Appaiono frequenti feci schiumose con odore pungente, chiare o grigiastre e untuose. La microflora patogena di solito non si trova nelle feci. Il trattamento standard della dispepsia (antibiotici, enzimi, dieta) è inefficace.
Il bambino diventa letargico, pallido, perde peso corporeo e diminuisce l'appetito. Si sviluppa la distrofia e si acquisisce un aspetto tipico: grave esaurimento, occhi infossati, addome gonfio. Possono verificarsi gonfiore delle gambe e fratture ossee. Viene determinata la pseudoascite.
Con un lungo decorso compaiono segni di carenza multivitaminica. La bassa statura è tipica. Il decorso è ondulato, è possibile un'infezione secondaria.
Diagnostica
La diagnosi viene sospettata in base all'anamnesi, all'aspetto e al carattere delle feci. È confermato dal miglioramento della dieta priva di glutine e dal peggioramento quando viene violata.

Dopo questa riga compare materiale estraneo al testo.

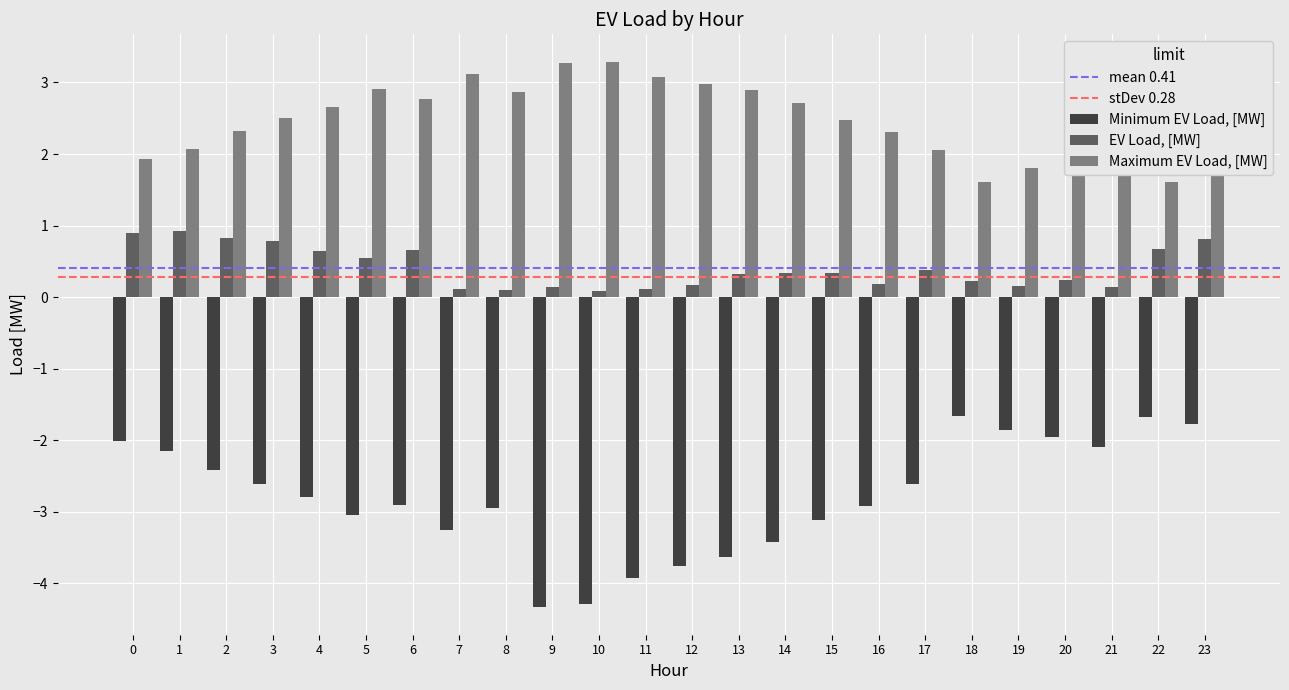

What is the minimum value for Maximum EV Load, [MW]?

1.6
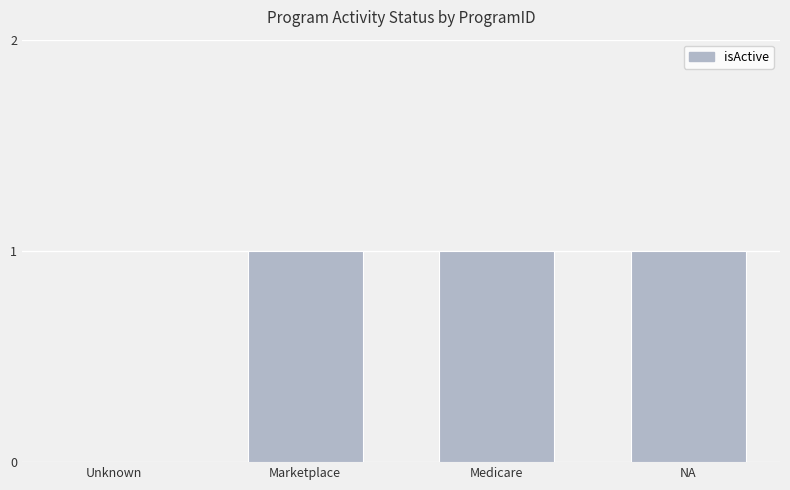

Reading left to right, extract all data points from this chart.

0	1	1	1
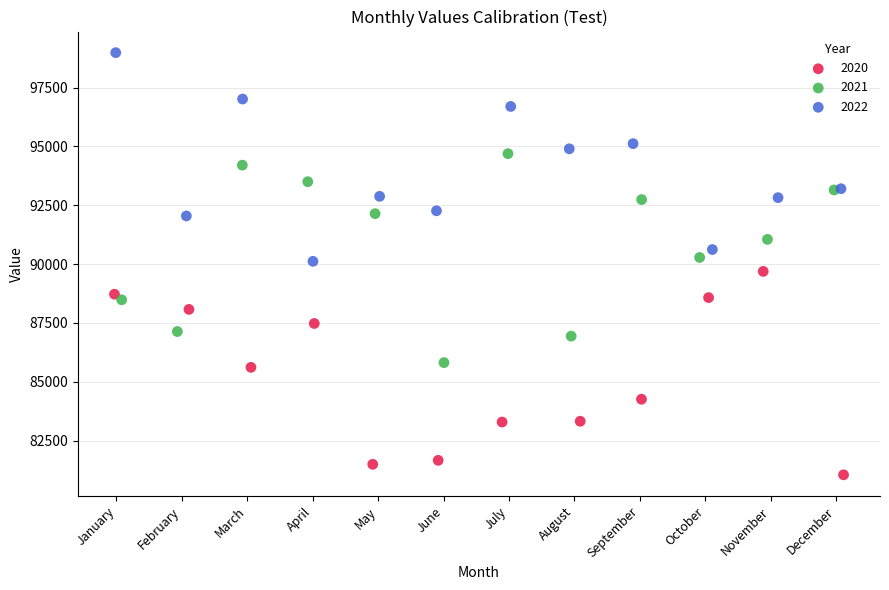

What are all the series names shown in the legend?

2020, 2021, 2022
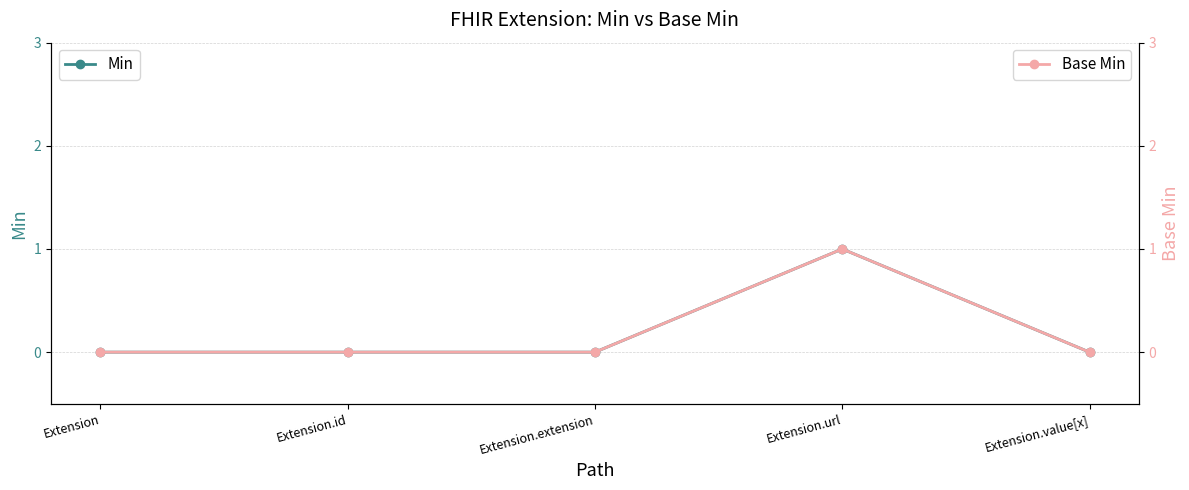

Reading left to right, transcribe all the data shown in this chart.

Min: 0	0	0	1	0
Base Min: 0	0	0	1	0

Vengono eseguiti un esame del sangue scatologico e biochimico, una radiografia e un'istologia di una biopsia dell'intestino tenue. Nel sangue possono essere rilevati anticorpi specifici.
Differenziare con fibrosi cistica, deficit di disaccaridasi e anomalie gastrointestinali.
Trattamento
La base è una dieta priva di glutine per tutta la vita con l'esclusione di cereali e prodotti contenenti gliadina. Vengono prescritti preparati vitaminici, Ca, Fe, enzimi, massaggi e ginnastica.
Se si segue una dieta e un trattamento adeguato, la prognosi è favorevole. I bambini devono essere registrati presso un dispensario.